4. The Results: Who Passed the Test?

The researchers tested 35 different AI models (the "contestants") on this million-dollar job interview. Here's what they found:

  • The "Search" Superpower: The best performers were the ones allowed to use Web Search. It's like giving the driver a GPS and a radio to check traffic. However, for some weaker models, the GPS just confused them, and they crashed.
  • The "Deep Research" Trap: Some models were built specifically to do long, deep research. They did okay, but they didn't beat the smartest general-purpose models that were just given a good search tool. It turns out, being a "generalist with a good tool" is often better than being a "specialist with a bad tool."
  • The Gap is Huge: Even the best AI (Claude-Opus-4.6) only passed about 43% of the tasks. That means for more than half the jobs, the AI wasn't ready to work alone yet. It needs a human supervisor.
  • The "Near-Miss" Problem: Many models got part of the answer right. They looked smart, but they missed one critical detail that made the whole solution useless. It's like building a house with perfect walls but forgetting the roof.

5. The Big Takeaway

This paper is a wake-up call.

We have been celebrating AI for being able to write poems and pass trivia quizzes. But $OneMillion-Bench shows us that when it comes to doing actual, paid professional work, AI is still a bit like a bright intern who hasn't finished their training.

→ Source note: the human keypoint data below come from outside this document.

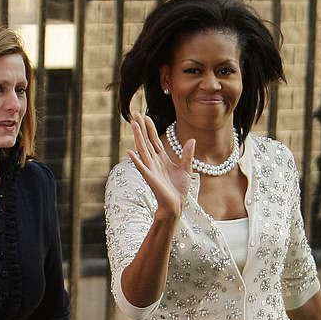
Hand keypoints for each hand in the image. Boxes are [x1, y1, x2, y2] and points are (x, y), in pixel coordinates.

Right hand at [127, 113, 194, 229]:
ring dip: (138, 137)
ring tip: (133, 125)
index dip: (150, 128)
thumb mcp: (186, 169)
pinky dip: (135, 160)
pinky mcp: (150, 178)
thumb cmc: (179, 190)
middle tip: (135, 114)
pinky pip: (141, 167)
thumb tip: (191, 140)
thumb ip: (187, 154)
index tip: (146, 116)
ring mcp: (151, 169)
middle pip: (146, 141)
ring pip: (143, 150)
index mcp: (162, 159)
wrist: (176, 205)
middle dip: (141, 128)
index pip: (154, 140)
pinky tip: (129, 152)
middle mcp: (154, 162)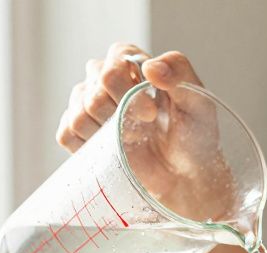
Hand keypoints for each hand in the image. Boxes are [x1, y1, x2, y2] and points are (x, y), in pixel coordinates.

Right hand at [55, 43, 230, 220]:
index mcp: (133, 64)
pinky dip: (88, 147)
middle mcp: (106, 80)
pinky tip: (110, 150)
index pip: (113, 61)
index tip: (151, 113)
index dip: (126, 88)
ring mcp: (88, 106)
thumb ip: (180, 75)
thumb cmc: (193, 137)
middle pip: (92, 90)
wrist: (185, 177)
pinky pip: (67, 135)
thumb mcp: (199, 103)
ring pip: (78, 114)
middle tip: (144, 129)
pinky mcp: (79, 134)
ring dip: (107, 135)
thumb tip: (150, 67)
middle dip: (119, 116)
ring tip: (130, 141)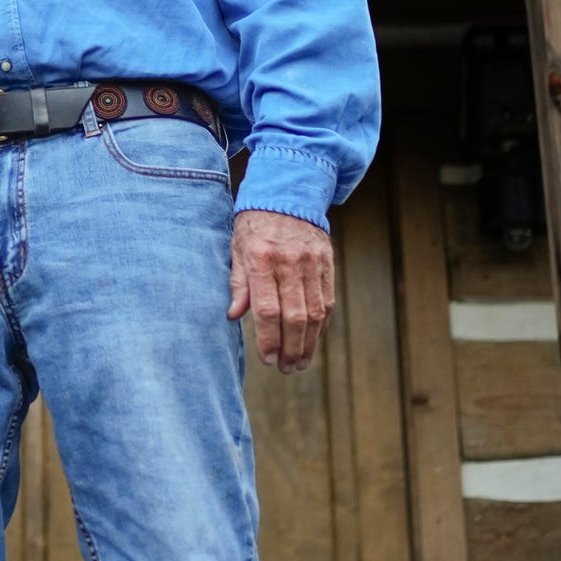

It has the knowledge, but it lacks the reliability, the caution, and the deep understanding required to be trusted with a million-dollar job.

The Bottom Line:
We are moving from the era of "Chatbots that talk" to "Agents that work." This benchmark is the first real ruler to measure if they are ready to get a paycheck. The answer? They are getting there, but they aren't quite ready to replace the experts just yet.